C. R. John, E. Tan, C. S. Begg, A. J. P. White, P. J. J. A. Buijnsters, J. Alcázar, A. M. Ganose, R. L. Greenaway* & J. A. Bull*

ChemRxiv 2026 (DOI: 10.26434/chemrxiv.15000393/v1) 🔓

The authors report an automated, machine-learning aided, high-throughput workflow to investigate how varying acidity affects the C(sp² )–H chlorination, bromination, and iodination of 32 complex pharmaceutical substrates. Different compounds are shown to require significantly different acidities and yields are improved by optimisation of TFA equivalents. 56 halogenated analogues of 22 pharmaceuticals were prepared using conditions determined by the high-throughput workflow with significant benefit to yield. xTB atomic descriptors were used to predict regiochemical outcomes in a computationally inexpensive way.

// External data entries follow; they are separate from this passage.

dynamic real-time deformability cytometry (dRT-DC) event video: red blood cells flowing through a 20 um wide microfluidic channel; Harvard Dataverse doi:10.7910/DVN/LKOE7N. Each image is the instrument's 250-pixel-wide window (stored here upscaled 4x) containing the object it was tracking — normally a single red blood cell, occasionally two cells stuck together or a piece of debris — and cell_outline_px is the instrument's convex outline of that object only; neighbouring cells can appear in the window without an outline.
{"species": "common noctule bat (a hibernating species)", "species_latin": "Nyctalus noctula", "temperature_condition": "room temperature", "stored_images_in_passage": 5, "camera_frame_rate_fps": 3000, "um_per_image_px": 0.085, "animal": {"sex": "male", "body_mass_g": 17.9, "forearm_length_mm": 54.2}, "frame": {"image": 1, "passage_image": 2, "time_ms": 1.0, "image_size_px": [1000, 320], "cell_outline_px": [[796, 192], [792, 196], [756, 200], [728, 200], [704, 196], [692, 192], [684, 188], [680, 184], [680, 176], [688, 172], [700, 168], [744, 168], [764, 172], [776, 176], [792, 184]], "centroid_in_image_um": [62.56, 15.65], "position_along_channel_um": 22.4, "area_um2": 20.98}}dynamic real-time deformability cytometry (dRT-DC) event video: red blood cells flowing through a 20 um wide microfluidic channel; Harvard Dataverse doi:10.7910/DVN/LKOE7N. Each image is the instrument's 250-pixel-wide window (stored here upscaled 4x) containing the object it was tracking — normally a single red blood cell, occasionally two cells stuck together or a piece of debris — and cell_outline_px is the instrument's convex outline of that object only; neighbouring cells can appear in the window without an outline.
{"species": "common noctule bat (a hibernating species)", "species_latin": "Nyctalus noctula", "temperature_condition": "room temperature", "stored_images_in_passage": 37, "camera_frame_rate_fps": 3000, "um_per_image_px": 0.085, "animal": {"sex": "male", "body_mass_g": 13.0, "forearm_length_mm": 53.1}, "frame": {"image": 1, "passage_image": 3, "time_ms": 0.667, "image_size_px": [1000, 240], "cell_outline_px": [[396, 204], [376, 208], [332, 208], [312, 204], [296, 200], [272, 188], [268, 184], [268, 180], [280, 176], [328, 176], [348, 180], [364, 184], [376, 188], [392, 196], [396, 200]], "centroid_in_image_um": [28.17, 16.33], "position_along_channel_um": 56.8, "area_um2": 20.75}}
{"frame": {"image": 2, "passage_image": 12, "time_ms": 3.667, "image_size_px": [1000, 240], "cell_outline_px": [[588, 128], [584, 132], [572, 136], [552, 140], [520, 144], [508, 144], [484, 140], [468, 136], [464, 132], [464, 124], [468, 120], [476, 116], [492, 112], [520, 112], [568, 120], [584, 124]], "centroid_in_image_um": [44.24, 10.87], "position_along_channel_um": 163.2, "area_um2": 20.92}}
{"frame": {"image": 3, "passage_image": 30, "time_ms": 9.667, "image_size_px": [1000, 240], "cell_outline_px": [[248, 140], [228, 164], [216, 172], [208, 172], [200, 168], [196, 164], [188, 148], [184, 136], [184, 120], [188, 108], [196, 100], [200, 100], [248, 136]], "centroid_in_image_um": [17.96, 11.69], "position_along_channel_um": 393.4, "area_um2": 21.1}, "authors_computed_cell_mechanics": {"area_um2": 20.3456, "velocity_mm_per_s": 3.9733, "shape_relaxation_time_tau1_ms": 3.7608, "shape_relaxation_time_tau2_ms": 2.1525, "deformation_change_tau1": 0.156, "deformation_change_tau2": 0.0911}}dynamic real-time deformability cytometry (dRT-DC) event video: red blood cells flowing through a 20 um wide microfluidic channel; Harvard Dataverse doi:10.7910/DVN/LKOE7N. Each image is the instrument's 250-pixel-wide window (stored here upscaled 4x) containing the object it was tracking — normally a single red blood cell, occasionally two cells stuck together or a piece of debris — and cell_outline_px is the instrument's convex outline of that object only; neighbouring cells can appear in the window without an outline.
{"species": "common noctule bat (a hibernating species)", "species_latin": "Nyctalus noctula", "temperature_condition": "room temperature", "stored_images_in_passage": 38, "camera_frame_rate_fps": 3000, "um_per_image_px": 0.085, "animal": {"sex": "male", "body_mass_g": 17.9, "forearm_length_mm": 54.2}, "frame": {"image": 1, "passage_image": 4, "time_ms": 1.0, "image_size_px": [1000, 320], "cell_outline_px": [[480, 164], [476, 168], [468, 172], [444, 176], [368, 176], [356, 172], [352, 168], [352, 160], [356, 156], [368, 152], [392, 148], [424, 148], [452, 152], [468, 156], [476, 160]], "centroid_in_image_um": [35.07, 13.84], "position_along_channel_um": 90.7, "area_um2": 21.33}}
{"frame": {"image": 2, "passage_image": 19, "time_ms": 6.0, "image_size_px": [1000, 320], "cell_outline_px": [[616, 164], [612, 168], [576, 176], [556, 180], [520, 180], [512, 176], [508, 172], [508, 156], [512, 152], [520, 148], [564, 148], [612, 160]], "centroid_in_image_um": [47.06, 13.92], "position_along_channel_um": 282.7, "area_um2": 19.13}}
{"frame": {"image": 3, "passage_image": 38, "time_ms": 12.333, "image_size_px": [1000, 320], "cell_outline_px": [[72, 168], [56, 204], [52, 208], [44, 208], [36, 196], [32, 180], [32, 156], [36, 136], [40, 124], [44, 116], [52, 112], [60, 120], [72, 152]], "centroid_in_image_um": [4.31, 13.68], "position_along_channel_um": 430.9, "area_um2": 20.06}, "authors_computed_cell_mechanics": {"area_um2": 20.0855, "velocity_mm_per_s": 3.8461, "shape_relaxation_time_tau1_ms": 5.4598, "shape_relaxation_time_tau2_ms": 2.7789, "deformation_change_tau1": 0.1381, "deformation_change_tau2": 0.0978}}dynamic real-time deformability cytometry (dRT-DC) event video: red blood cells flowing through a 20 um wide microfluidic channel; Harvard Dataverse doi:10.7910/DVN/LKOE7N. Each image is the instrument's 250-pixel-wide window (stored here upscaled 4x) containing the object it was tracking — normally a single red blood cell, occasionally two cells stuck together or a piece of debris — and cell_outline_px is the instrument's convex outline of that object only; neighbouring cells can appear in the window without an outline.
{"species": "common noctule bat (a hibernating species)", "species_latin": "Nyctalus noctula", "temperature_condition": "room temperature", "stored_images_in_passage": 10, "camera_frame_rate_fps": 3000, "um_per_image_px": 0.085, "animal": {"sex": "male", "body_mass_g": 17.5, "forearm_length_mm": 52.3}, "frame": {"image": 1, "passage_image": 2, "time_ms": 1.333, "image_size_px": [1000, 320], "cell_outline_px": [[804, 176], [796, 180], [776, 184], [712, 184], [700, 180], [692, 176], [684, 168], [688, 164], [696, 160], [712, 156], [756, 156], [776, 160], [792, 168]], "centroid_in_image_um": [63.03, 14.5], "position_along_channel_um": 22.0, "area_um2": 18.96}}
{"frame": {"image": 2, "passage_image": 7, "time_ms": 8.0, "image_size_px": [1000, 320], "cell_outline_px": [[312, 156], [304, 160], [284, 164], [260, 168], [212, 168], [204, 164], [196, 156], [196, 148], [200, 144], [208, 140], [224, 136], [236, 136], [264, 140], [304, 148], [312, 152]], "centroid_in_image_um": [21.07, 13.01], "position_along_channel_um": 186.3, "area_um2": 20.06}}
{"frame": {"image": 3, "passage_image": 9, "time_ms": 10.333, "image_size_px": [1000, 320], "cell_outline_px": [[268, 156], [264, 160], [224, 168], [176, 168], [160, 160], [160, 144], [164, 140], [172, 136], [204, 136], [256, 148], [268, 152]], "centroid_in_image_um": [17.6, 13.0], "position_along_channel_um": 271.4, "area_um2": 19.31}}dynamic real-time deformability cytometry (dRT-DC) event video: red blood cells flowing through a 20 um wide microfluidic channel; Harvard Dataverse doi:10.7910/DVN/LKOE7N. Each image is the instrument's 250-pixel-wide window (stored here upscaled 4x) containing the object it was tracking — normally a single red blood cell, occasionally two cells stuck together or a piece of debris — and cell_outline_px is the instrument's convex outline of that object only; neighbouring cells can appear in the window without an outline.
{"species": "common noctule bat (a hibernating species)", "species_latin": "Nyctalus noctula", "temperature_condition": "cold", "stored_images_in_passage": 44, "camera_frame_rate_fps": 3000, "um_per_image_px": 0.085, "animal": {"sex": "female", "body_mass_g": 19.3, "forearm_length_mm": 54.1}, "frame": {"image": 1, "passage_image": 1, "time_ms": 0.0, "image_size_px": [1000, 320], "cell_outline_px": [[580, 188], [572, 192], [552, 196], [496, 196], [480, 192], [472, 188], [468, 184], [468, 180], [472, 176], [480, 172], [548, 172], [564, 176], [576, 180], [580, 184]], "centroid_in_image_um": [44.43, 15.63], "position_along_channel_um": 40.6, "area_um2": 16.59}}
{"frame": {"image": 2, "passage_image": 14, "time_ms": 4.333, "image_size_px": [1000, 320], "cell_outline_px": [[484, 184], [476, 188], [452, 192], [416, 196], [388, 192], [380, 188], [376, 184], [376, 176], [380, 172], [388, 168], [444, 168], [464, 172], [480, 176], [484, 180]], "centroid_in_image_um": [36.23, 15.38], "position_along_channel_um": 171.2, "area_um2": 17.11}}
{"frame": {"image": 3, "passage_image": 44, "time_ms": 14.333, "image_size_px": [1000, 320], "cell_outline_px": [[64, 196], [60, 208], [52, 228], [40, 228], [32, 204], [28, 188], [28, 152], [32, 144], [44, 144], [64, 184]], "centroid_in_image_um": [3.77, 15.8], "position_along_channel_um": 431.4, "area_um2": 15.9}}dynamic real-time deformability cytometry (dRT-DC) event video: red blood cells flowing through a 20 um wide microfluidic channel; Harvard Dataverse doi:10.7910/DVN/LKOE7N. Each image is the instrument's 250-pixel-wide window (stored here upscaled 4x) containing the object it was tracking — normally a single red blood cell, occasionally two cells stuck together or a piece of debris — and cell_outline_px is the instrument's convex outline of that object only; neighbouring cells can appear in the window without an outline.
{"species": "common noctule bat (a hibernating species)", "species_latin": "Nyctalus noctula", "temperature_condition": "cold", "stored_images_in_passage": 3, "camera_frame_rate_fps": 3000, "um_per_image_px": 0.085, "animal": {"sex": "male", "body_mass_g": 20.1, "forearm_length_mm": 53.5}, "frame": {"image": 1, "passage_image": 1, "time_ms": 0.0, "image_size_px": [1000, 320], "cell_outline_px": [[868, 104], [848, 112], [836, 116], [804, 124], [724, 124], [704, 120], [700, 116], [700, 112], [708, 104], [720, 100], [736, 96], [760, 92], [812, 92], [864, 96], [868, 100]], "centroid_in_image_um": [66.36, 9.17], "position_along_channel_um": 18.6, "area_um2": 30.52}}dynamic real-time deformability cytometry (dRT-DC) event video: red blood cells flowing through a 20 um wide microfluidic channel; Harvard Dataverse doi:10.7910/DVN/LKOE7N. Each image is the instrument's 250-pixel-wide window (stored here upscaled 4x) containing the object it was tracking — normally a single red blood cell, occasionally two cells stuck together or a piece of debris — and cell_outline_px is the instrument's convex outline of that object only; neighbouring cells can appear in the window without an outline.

Why (and how) Curling Stones Curl

🥌 Why (and how) Curling Stones Curl. If you’re missing the Winter Olympics like I am, here’s an interesting physics problem. For a sport played in Scotland since at least 1511, we still don’t fully understand the science behind it.

Those 19 kg curling stones—most of which begin life on Ailsa Craig, a tiny granite island just off Scotland’s west coast where I’m from—curl in the same direction as their rotation. Yet, for a simple rotating object sliding across a flat surface, the opposite happens. Feel free to try it yourself: spin a bowl clockwise while pushing it forward across a table and it will tend to drift left (I accept no responsibility for broken crockery…). In curling, however, a clockwise spin produces a rightward arc, the opposite of what basic sliding mechanics would predict.

The leading explanation is a “pivot–slide” mechanism, in which the roughened running band of the stone intermittently grips the pebbled ice, briefly pivoting before slipping free. As the stone slows, these stick–slip events become more pronounced and thousands of microscopic pivots accumulate into the smooth macroscopic curl.